Codebase Exploration
Performs thorough codebase exploration to build deep understanding before coding work begins.
Exploration Approach
Use the Task tool with subagent_type: Explore to investigate the codebase. Focus on understanding:
- •Project purpose and structure - README, documentation, directory layout
- •Architecture - Main components, how they interact, data flow patterns
- •Core code - Key classes, data models, processing functions
- •Configuration - How the project is configured and customized
- •Dependencies - External libraries and integrations
- •Patterns and conventions - Coding style, naming conventions, design patterns
Adapt exploration depth based on project size and complexity. For small projects, a quick overview suffices. For large projects, explore systematically.
Guiding Questions
Answer these questions during exploration:
Architecture
- •What is the main entry point or controller?
- •How does data flow through the processing pipeline?
- •What external systems does this integrate with?
Patterns
- •What naming conventions are used?
- •What design patterns appear (enums, dataclasses, parallel processing)?

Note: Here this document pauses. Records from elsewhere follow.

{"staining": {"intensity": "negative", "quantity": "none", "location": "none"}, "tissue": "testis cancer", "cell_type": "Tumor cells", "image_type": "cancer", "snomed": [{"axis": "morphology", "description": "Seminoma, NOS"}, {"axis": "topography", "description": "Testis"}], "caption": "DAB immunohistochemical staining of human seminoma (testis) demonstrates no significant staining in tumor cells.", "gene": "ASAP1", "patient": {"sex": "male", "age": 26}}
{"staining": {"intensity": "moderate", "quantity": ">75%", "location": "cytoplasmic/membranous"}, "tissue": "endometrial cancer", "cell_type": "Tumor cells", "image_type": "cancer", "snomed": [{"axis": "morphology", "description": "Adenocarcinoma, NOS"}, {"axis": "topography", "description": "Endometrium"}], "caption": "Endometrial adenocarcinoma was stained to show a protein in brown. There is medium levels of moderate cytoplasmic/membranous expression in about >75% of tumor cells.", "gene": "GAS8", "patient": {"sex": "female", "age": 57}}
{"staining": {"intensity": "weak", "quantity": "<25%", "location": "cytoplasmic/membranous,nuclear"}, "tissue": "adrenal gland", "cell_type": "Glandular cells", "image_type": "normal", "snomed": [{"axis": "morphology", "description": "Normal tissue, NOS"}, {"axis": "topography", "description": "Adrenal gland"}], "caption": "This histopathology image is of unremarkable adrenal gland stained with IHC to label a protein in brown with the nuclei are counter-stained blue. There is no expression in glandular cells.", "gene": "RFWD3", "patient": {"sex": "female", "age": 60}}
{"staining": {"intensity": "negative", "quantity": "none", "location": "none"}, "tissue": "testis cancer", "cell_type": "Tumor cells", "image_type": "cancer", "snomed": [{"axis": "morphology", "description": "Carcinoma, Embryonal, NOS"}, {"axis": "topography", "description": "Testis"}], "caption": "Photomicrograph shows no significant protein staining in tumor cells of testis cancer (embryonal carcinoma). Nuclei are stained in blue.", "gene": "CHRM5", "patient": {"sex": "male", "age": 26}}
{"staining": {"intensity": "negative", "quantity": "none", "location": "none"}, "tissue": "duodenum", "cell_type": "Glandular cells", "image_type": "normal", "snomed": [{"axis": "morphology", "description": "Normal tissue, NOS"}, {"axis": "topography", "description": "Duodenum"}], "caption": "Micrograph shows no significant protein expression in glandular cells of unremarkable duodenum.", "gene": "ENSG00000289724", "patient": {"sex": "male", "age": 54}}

- •How is configuration managed?
Structure
- •Where is the core business logic?
- •Where are tests located?
- •What build/tooling configuration exists?
Output Format
Provide a structured summary including:
- •Project purpose (1-2 sentences)
- •Key components table
- •Important files list with paths
- •Notable patterns or conventions
- •Any areas of complexity or concern
Example Output
markdown
## Project Purpose Processes non-visual behavior data from Mesoscope-VR experiments. Extracts data from `.npz` log archives and saves as `.feather` files for downstream integration via sl-forgery. ## Key Components | Component | Location | Purpose | |------------------------|-----------------------------------|--------------------------------------------------| | Processing Pipeline | src/sl_behavior/pipeline.py | Job orchestration and execution management | | Runtime Processor | src/sl_behavior/runtime.py | VR system state and trial sequence extraction | | Microcontroller Parser | src/sl_behavior/microcontrollers.py | Hardware module data extraction and parsing | | Camera Processor | src/sl_behavior/camera.py | Frame timestamp extraction | | CLI Interface | src/sl_behavior/cli.py | Command-line entry point | ## Important Files - `src/sl_behavior/pipeline.py` - Central processing orchestration with BehaviorJobNames enum - `src/sl_behavior/runtime.py` - VR data extraction with Numba-accelerated sequence decomposition - `src/sl_behavior/microcontrollers.py` - Parallel hardware module parsing - `src/sl_behavior/cli.py` - Click-decorated CLI commands - `pyproject.toml` - Project configuration and dependencies ## Notable Patterns - Job-based processing pipeline with six distinct job types - ProcessPoolExecutor for parallel module parsing - Numba JIT compilation (@njit) for performance-critical code - Polars DataFrames for efficient data manipulation - Apache Arrow (.feather) format for output files - MyPy strict mode with full type annotations ## Areas of Concern - Hardware-specific log format dependencies from sl-experiment - Cross-library coordination with sl-shared-assets for configuration dataclasses
Usage
Invoke at session start to ensure full context before making changes. Prevents blind modifications and ensures understanding of existing patterns.